With the fast-approaching summer, many are planning to flock to the balmy climates of Portugal in the coming months. Though not traditionally thought of as fondly as Spain for a holiday destination, the capital city of Lisbon has grown more popular for those who want to journey somewhere different from their colleagues, but not too different. And for those who are thinking of going a half-step further to really stand out from the throng of Brits trekking around Europe, Porto, Portugal is an enticing option. True, the small town two and a half hours north of Lisbon isn’t known for its rowdy nightlife. However, for those travelers looking to explore quintessential European streets, purchase souvenirs made completely of cork, and (yes) imbibe in some high-quality beverages, consider hopping over for some food and drink in Porto.

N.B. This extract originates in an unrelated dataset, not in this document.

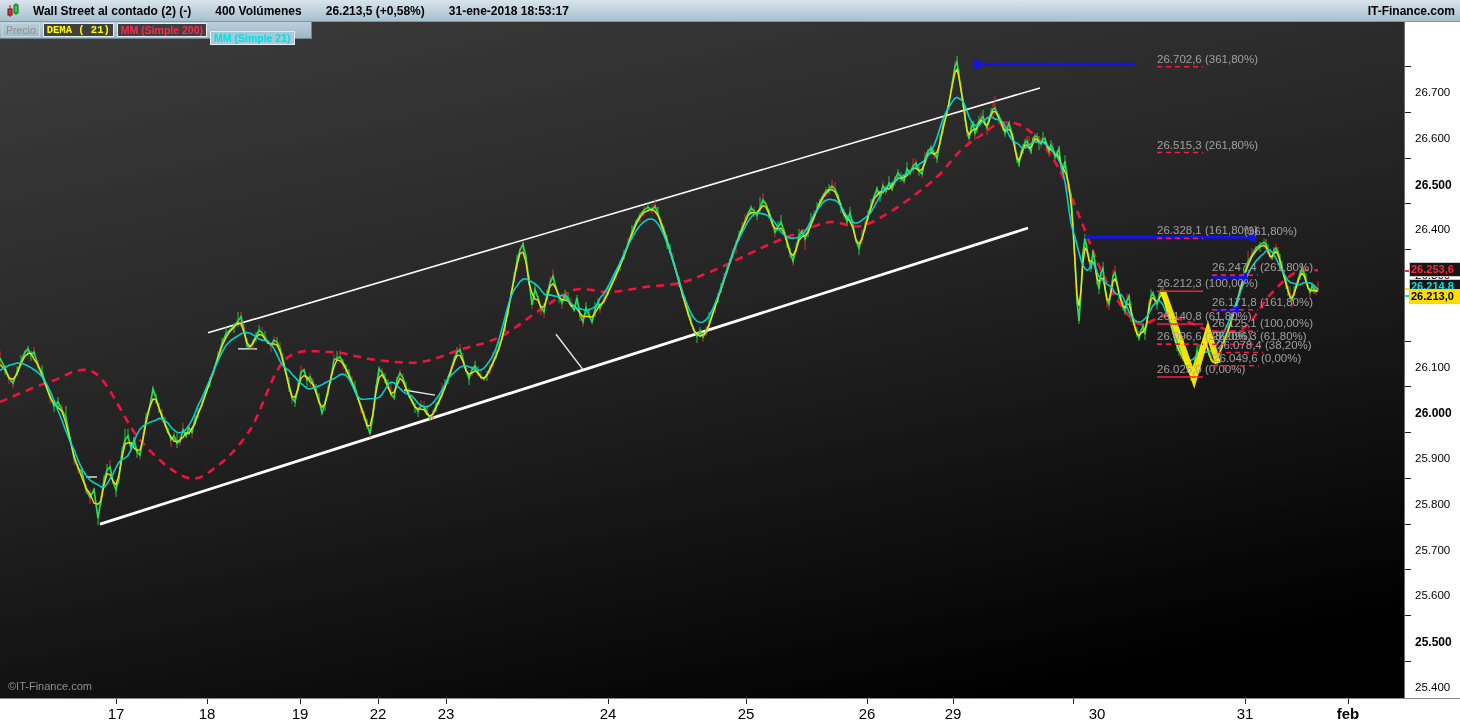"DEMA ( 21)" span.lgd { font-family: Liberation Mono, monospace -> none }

Fine, We Should Start with Port
Naturally, the city is best known globally for its production of Port wine. In fact, some of the most popular tourist excursions available are tours of the many vineyards and wineries, including the famed Graham’s Port Lodge, that provide the world with the extra-sweet drink… plus, it’s one of our favorite places to drink in Porto. You’ll get a chance to learn the rich history of Port in the region, wander the vast cellars, and sip a few tasters with your group. When you finish, you’ll likely be slightly more educated, a little bit tipsy, and looking to continue your adventure with something, well, drier.
A Casual Place to Sip
As most of the area’s wineries lie across the Douro River in the town of Castelo, your journey back over the Dom Luís I Bridge will give you sweeping vistas of the small yachts and sail boats passing underneath. A sharp left turn once off the bridge will take you to the water’s edge, beginning your leisurely stroll through channel-side vendors, shops, restaurants, and bars. If you’re still in the mood for a more traditional wine, stop off at Bacalhau: it offers a wide variety of refreshing (and reasonably priced) selection of white, red, and rosés paired with simple-but-delicious portions of traditional Portuguese food and a beautiful view of the river. This is an especially picturesque place to drink in Porto. Note: arriving around dusk should give you a lovely view of the setting sun reflecting off the water.

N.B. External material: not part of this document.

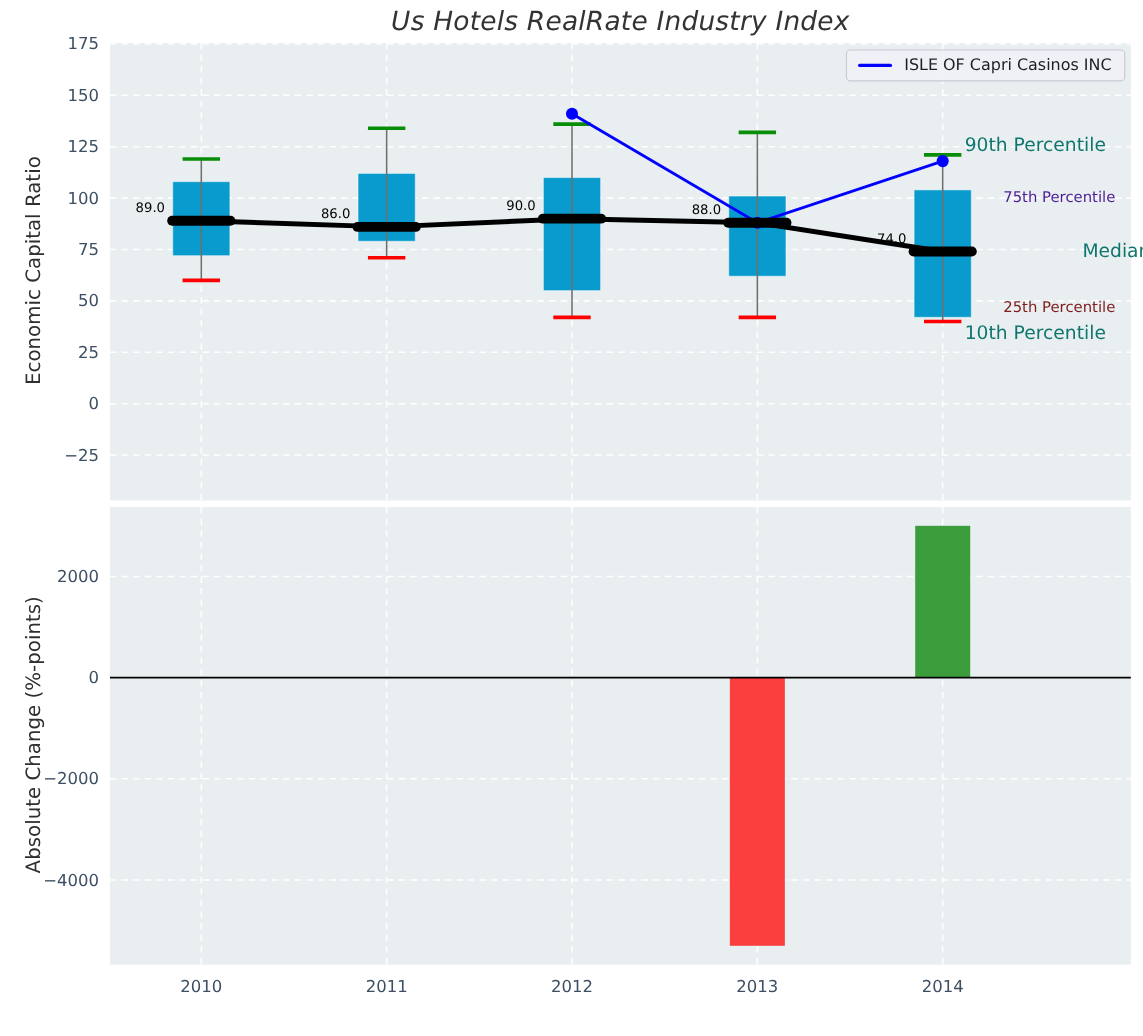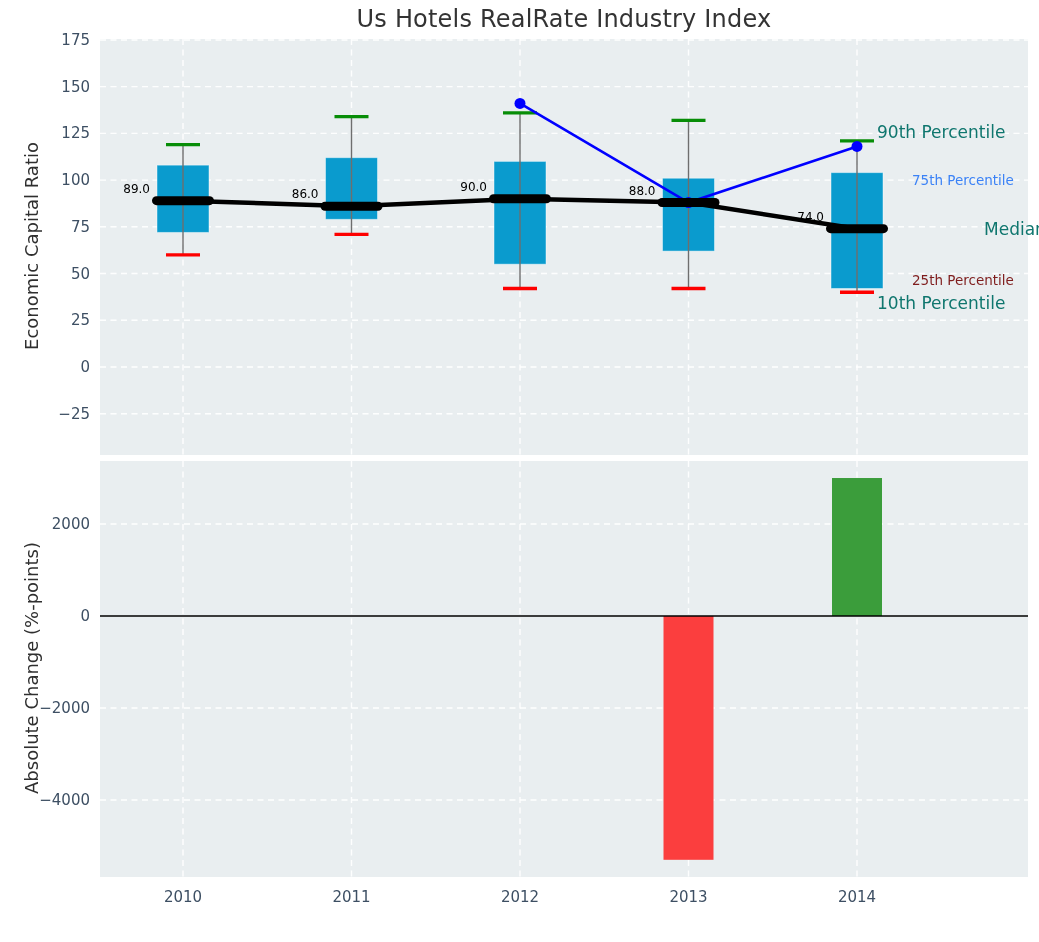"Us Hotels RealRate Industry Index" .chart-title { font-style: none -> italic }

For the vacationer that’s looking for a more upscale bar experience to drink in Porto, backtracking along the river will take you to the RIB Beef & Wine restaurant. The entrance has a peculiar appearance, almost as if you’re about to enter a war bunker, but once inside, your eyes will adjust to the low-light, swanky atmosphere of the venue. With locations in both Porto and Lisbon, RIB offers a gourmet menu with prices to match. If you’re not looking to splurge on cuisine, make a left into the bar area and sidle right up. They often feature guest bartenders and a selection of refreshing mixed drinks that will satisfy you and your friends for around 8 euros each. We highly recommend the Alberto Caeiro: a concoction of Barcardi, pineapple & ginger kombucha, acid coriander juice, and elderflower.
Small Place, Perfect Atmosphere
Those seeking a smaller locale can take a stroll inland to the Clérigos area of Porto and find Linha22, right down the street from the Lello Bookstore (home to the staircase that inspired J. K. Rowling’s description of the steps in Harry Potter). This quirky spot acts as a coffee shop, wine bar, and guest house for tourists. Enter into the café on the ground floor and make your way up the winding staircase to a casual eatery boasting a floor-to-ceiling window overlooking the heart of bustling Porto. Oftentimes, you’ll hear a smattering of different languages and accents at the tables that surround you, as this small place is attractive to travelers from all over the world. Place your order and watch as your selections are brought up from the downstairs bar via automated platform, and sip on some of your favorites while taking advantage of their free Wi-Fi. Stay awhile and chat with the baristas downstairs; their friendly and jovial demeanor reflects the warm spirit for which Porto should be world-renowned (along with the wine, of course).